• [Problem statement]:
Begin with the line where "вручную , при" appears. Set down that line and the rest of the records below it exactly as given.

________________________________________

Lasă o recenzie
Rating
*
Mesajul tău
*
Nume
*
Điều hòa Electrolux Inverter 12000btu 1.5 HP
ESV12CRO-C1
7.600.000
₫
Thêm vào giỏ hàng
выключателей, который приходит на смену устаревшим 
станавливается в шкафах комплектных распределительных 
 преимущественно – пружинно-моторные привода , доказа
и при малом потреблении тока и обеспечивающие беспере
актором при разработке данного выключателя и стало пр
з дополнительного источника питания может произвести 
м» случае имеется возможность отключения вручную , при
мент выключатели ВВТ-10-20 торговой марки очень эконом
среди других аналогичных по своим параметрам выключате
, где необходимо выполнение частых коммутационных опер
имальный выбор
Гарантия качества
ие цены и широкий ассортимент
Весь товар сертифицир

________________________________________

• [Answer area]:
м» случае имеется возможность отключения вручную , при
мент выключатели ВВТ-10-20 торговой марки очень эконом
среди других аналогичных по своим параметрам выключате
, где необходимо выполнение частых коммутационных опер
имальный выбор
Гарантия качества
ие цены и широкий ассортимент
Весь товар сертифицир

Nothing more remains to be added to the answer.